Flavourful, certainly. Zippy. Zingy. Leave the daily grind for a bit of the extra-daily rind. A little bit goes a long way. An evening with friends sizzling with joie de vivre. But before they even arrived the zest had begun.
Required: one rasp and one rind. Well, OK, the rasp is actually a fine grating implement; it only looks like it’s made for filing metal or planing wood. And the rind is still the skin of an orange. But run the one against the other and you get thin bright orange shavings, ready for tossing in with port to cook a pot roast, or with mashed potatoes and butter (and eggnog, because Christmas), or with whipped cream. Sharp, sweet, a bit bitter. It doesn’t take much to get a lovely bright edge in the flavour, and at the end you still have the orange to eat.

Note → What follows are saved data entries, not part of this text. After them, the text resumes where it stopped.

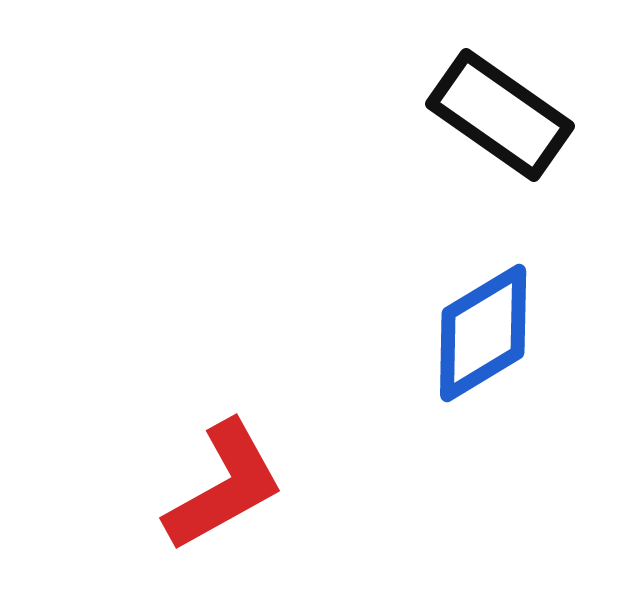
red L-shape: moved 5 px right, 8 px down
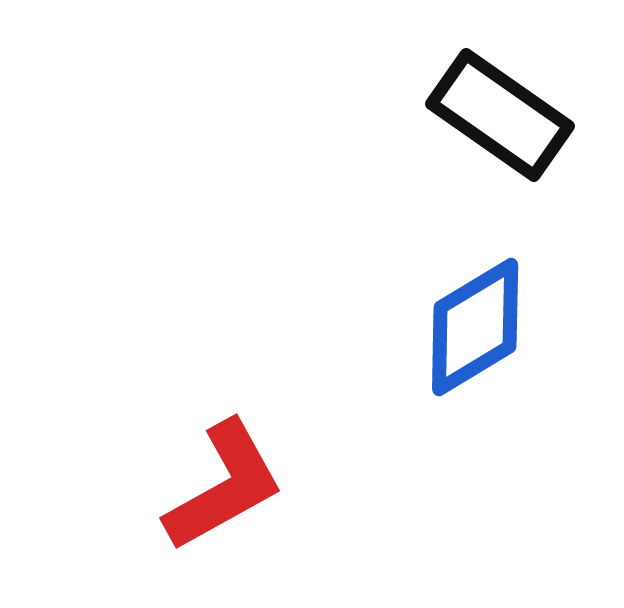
blue diamond: moved 8 px left, 6 px up
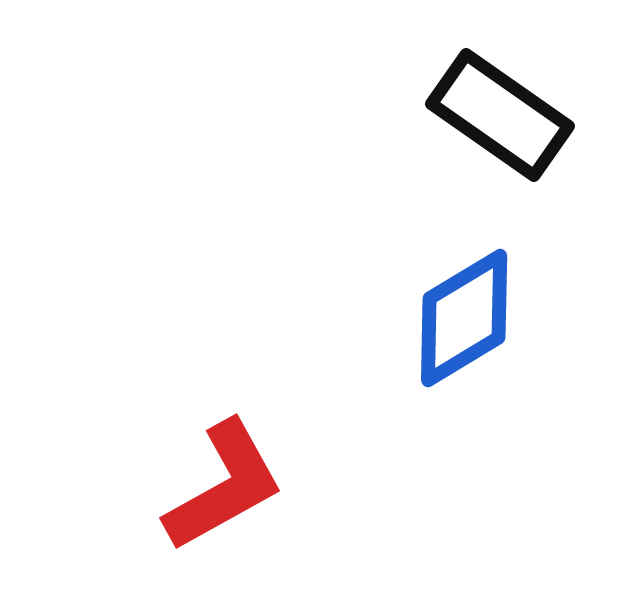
blue diamond: moved 11 px left, 9 px up
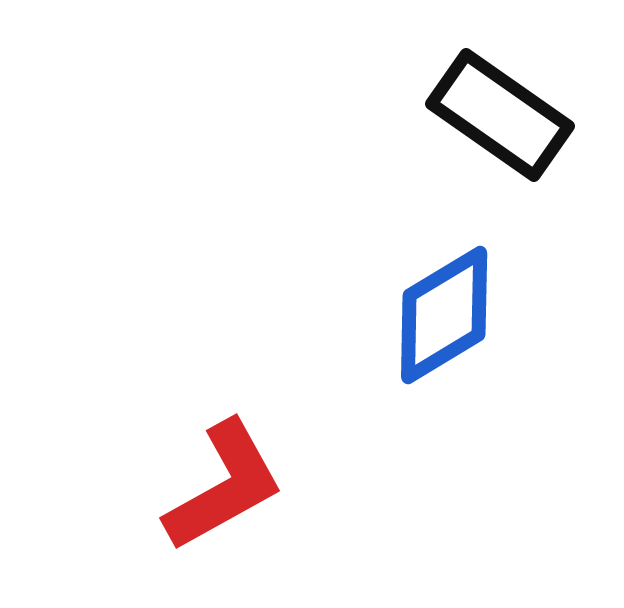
blue diamond: moved 20 px left, 3 px up
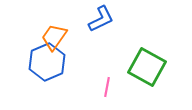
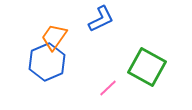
pink line: moved 1 px right, 1 px down; rotated 36 degrees clockwise
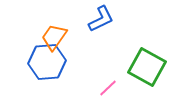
blue hexagon: rotated 18 degrees clockwise
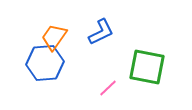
blue L-shape: moved 13 px down
blue hexagon: moved 2 px left, 1 px down
green square: rotated 18 degrees counterclockwise
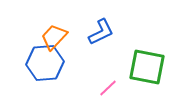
orange trapezoid: rotated 8 degrees clockwise
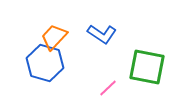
blue L-shape: moved 1 px right, 2 px down; rotated 60 degrees clockwise
blue hexagon: rotated 21 degrees clockwise
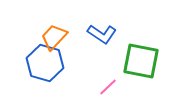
green square: moved 6 px left, 6 px up
pink line: moved 1 px up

We know that zest connotes a certain emphatic élan, fresh, if not tropical then at least topical, with its electric z and its echo of best. A flavour that is zesty is one with a spiky balance of sweet and sour and bitter that sparks your tongue. A person who has a zest for life always plays it full-contact with all their skin in the game. So I sometimes used to wonder how this sparkle came to be the name for the rind of an orange or lemon.
But I was viewing it inside out. Zest is first of all the name of the citrus rind or the seasoning that is made from it. English gets it from French zeste. French got it from some other place. We’re not sure where. We can’t get much below the surface with this etymology; it loses the trace. What we know for sure is that the zip that zest gives to food transferred itself with the word to other parts of life. We were using it to mean ‘relish’ or ‘gusto’ by the late 1700s, even as it has continued to mean what you use in marmalade.
And so the zest I had was first in the food, the orange rind zapping the flavour in its feet, and second in the company. Zest may speak only of the surface, but while the flesh inside is juicy, the outside is not to be discounted; the skin with which one meets the world is surface but not mere surface. As life shaves off bits of us day by day, those bits can add life to wherever they land, especially if we are alive and juicy inside. We give the world the most pungent part of ourselves, and it’s always in season.